どうせ、上級審に行けば、差し戻し間違いなしのお笑い判決だが、それにしても、日本の少年たちがどうなったかよりも、日本の教師たちの方にずっと根深い問題があることが分かる。
そもそも、国旗に向かって起立をして国歌を歌いなさい、と教えるのは普通の国なら教師の仕事である。それを、教師自身がやらないで、しかもやらないことが憲法上の権利だと言う。それなら始業時間を決めて、時間通りに授業をしなさい、というのも、自由を不当に束縛される関係で違憲の可能性がある。

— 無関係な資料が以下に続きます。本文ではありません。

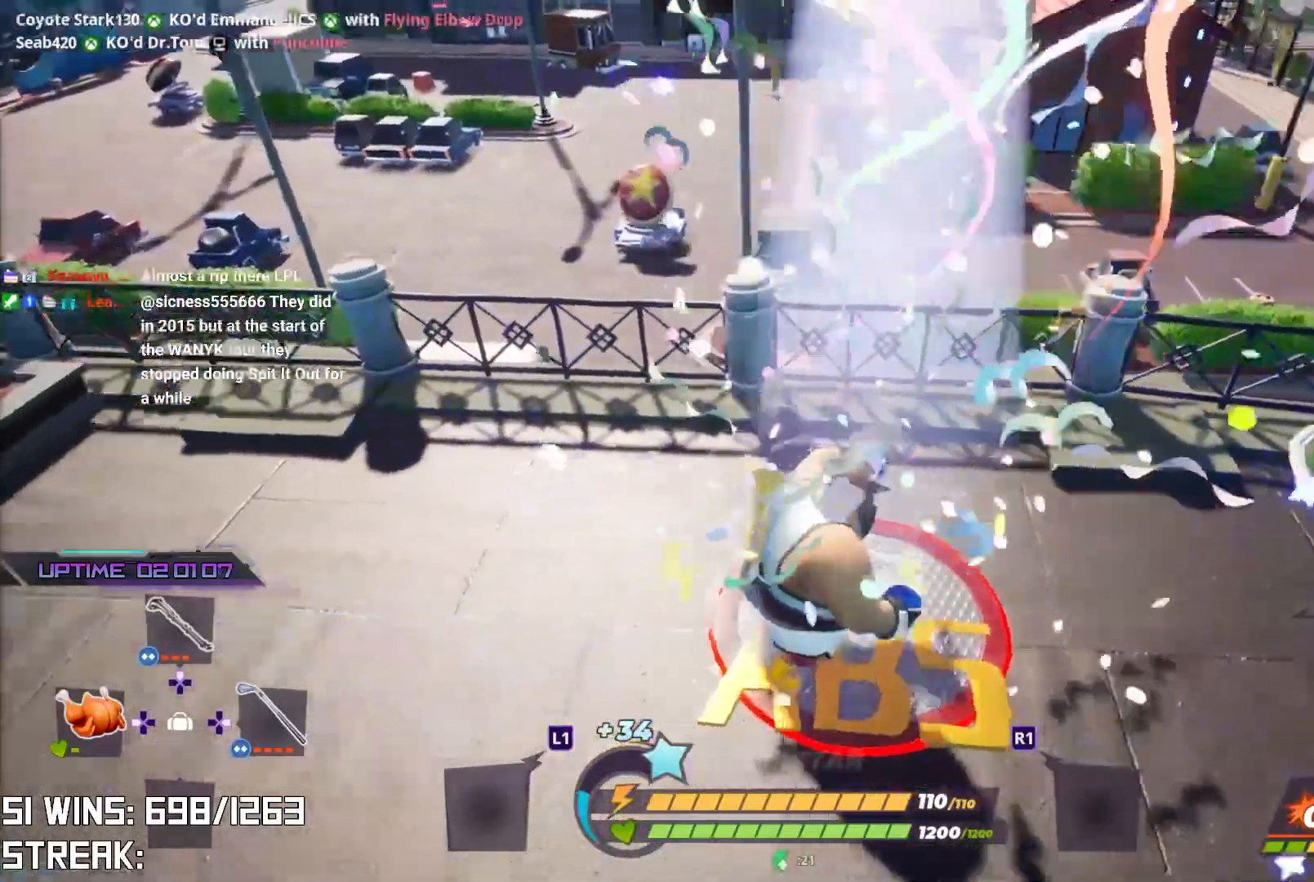
{"buttons": ["L2"], "left_stick": "up", "right_stick": "center", "events": [[67, "right_stick", "center"], [117, "left_stick", "up"], [283, "L2", "down"], [350, "right_stick", "down"], [433, "right_stick", "center"]]}
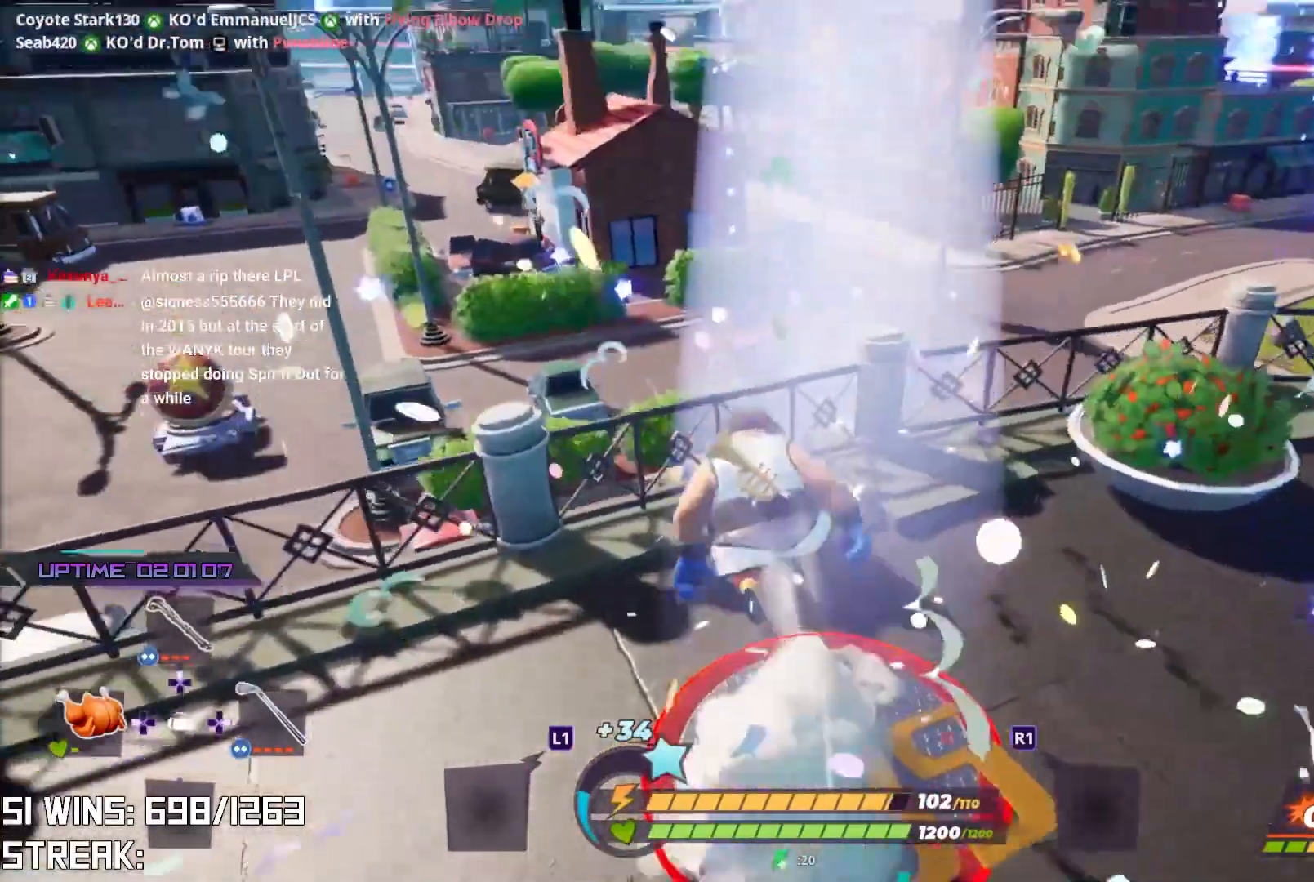
{"buttons": [], "left_stick": "up", "right_stick": "center", "events": [[200, "CROSS", "down"], [367, "CROSS", "up"], [367, "L2", "up"]]}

そもそも「君が代」が国歌であるのは、憲法に即して法律が制定していることだ。その歌詞が思想的に問題であると言っても、歌われている天皇の存在は、日本国憲法上明確に規定されていて、むしろ存在しなければ違憲状態が発生するのであり、しかもその地位は、憲法によれば、日本国の象徴であり日本国民統合の象徴なのであるから、国歌の題材として、これ以上ふさわしい人物はいない。もし、それがダメと言うなら、国民栄誉賞の王監督でも国歌の題材にしたら良いのだろうか。♪今日も打とうよホームラン♪とか。

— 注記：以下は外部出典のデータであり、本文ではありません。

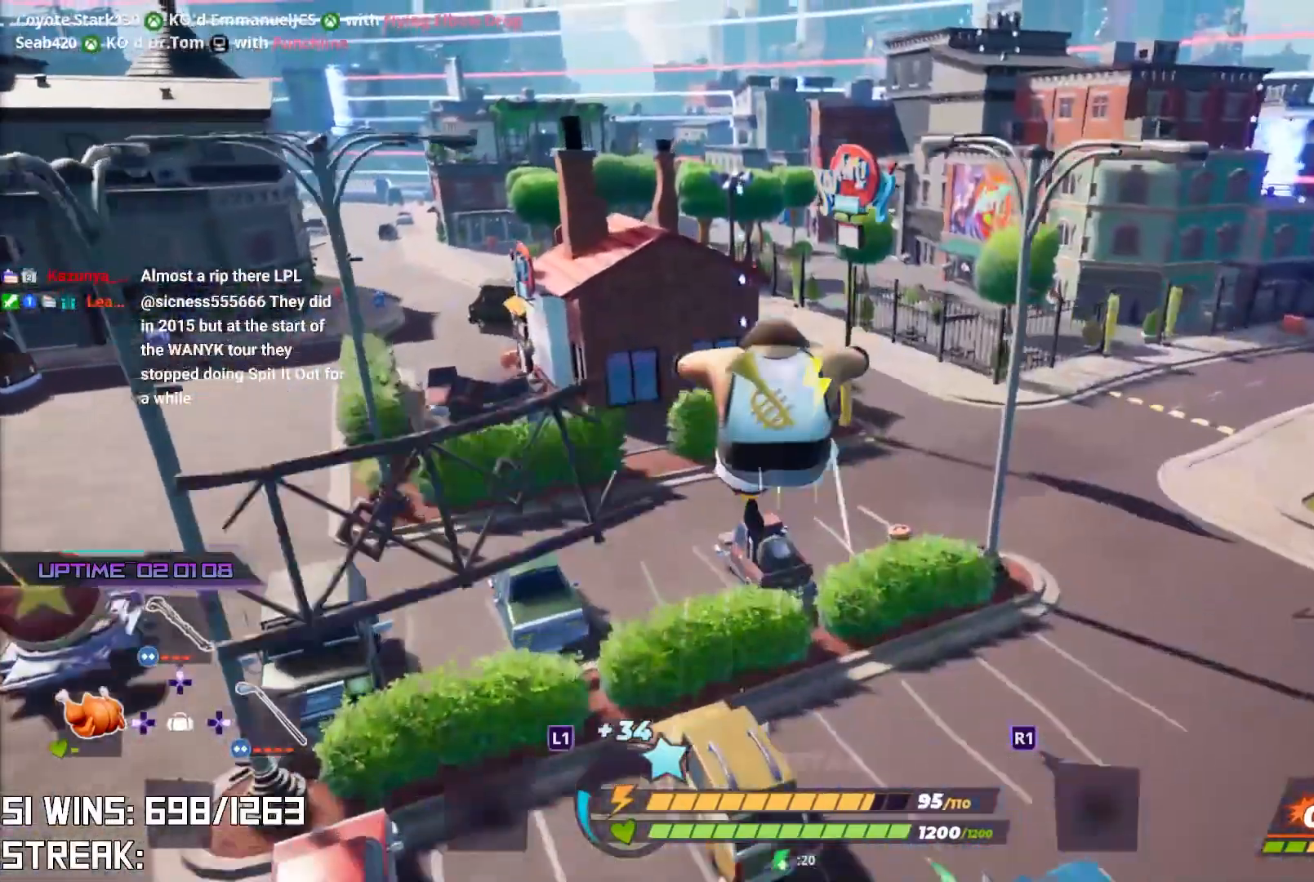
{"buttons": [], "left_stick": "up", "right_stick": "center", "events": []}
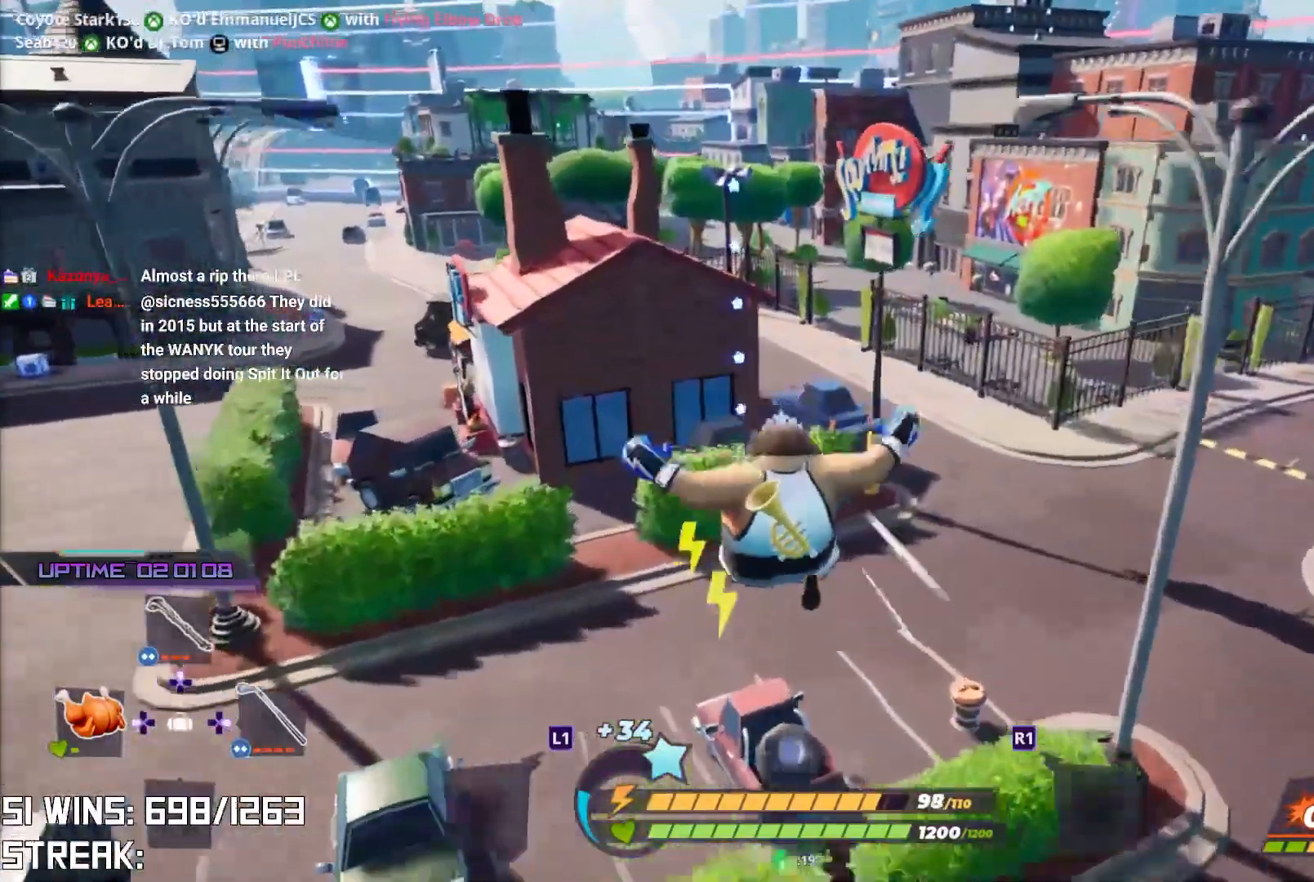
{"buttons": [], "left_stick": "up-right", "right_stick": "center", "events": [[300, "left_stick", "up-right"]]}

国歌も国旗も戦争を連想させるから良くない、という議論もある。しかし、たとえ国旗を見ず、国歌を歌わなくても、日本人が現に戦争をし、中国人や韓国人を差別した、という過去が消える訳では全くない。不戦の誓いをするのは自由だが、それなら軍人が忠誠を誓った同じその国旗に向かって不戦を誓うのが自然で、戦争を想起するものは見たくもない、とは、随分軟弱な平和主義だし、事実に向き合わない平和主義など、嘘っぱちであることが明白だ。戦争を思い出さないことによって平和な日本を築くことができる、なんてことがあり得るはずもない。
もしも「君が代」が認める天皇制に反対なのなら、正式に改憲運動をして、日本を共和制にすべき、と主張すべきだろう。「日の丸」が恐ろしい戦争を想起させるとしても、旗が悪かったのではなく、人間が悪かったのである。
昔から教師というのは嘘を言う稼業なのだが、こんなペテンでひとりあたり3万円も騙し取ろうなんて、随分、たちが悪過ぎる。